Interview with author of Eat Work and Pray

An interview with the bestselling author of the book 'Eat Work and Pray' came out in the Guardian today. I was particularly interested in how the decision not to have children played out in her life. This is a particuarly relevant quote:

The journey started with an act of bona fide bravery: an admission that she didn't want to have children, not with her husband, not with anyone, ever. It's not expressed as categorically as this in the book, and when we find her appealing to God from the bathroom floor while her husband sleeps innocently in the bedroom next door, it reads like an overreaction. She was praying because she didn't know what else to do; she hated her marriage and didn't want to have a baby at that point. But she was only 31 - what was the big deal?

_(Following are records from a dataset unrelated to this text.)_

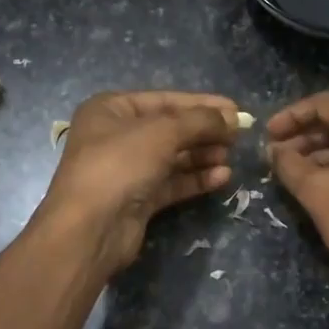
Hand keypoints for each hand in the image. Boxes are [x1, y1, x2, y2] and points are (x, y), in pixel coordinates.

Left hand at [37, 91, 240, 275]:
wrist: (90, 228)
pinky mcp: (137, 199)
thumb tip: (231, 118)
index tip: (235, 109)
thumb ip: (200, 121)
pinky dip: (196, 179)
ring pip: (173, 157)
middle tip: (238, 136)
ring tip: (231, 157)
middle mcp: (117, 136)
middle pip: (171, 129)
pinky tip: (222, 177)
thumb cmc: (120, 164)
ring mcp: (127, 170)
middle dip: (205, 132)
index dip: (202, 104)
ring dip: (203, 155)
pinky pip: (172, 182)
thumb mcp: (163, 131)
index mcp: (112, 109)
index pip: (165, 100)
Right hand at [268, 93, 328, 319]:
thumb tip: (274, 151)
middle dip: (306, 134)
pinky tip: (321, 183)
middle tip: (277, 154)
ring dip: (322, 150)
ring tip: (294, 171)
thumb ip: (290, 165)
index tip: (268, 134)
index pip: (325, 104)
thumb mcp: (316, 192)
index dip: (291, 115)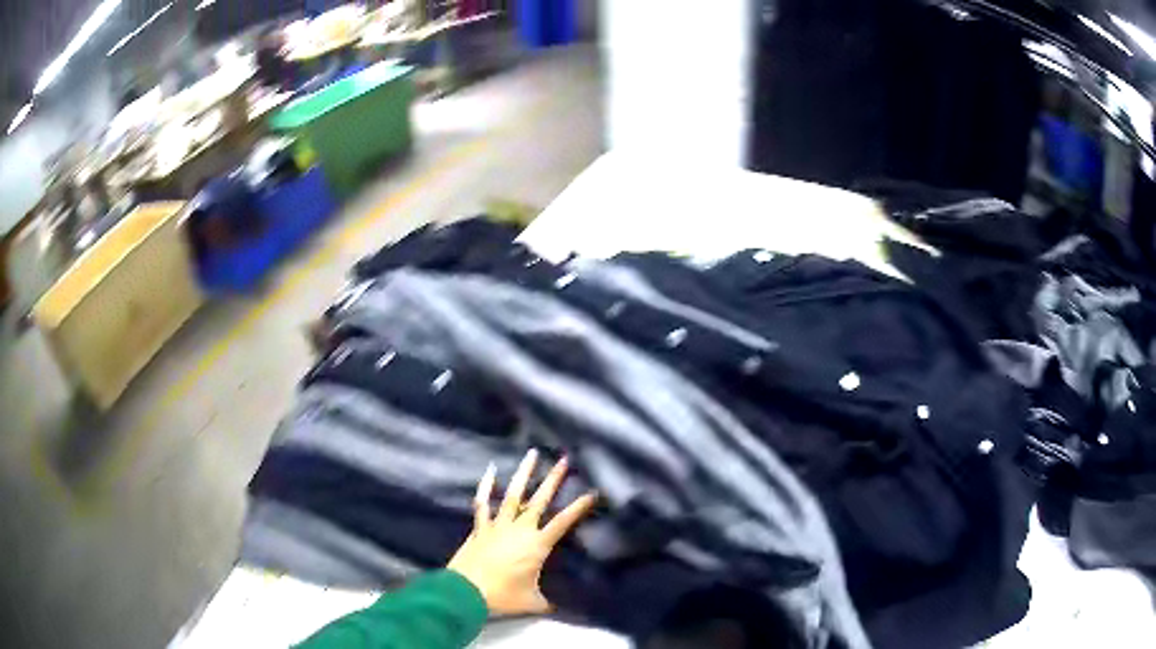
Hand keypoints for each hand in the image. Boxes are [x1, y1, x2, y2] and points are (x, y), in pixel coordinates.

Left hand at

"I think it was a crisis because the pressure was on to have kids," she says. "My ex-husband was very eager to do it. There was no neutral position. Me saying I don't want to have kids was effectively me saying I don't want to be married, if that's what the conditions of the marriage were. I'd also lived a very accelerated decade in my 20s. My career started young and I was really ambitious, and then I had success and I hung out with people who were much older. I think I might have been temporally misplaced, so I thought I was 40. It was a premature midlife crisis."

The end of her marriage constituted the first real failure Gilbert had dealt with. The crisis was so huge, she says, because she was not used to disappointing people or herself, a sneaky piece of self-promotion. She believes that her breakdown was also fanned by grief for the children she'd never have. "When I diagnose my depression now, I think it was partially about saying goodbye to these kids that I always expected to have but already knew that I wouldn't."

Gilbert then went on to marry an older man - who didn't want children which she says was a conscious choice.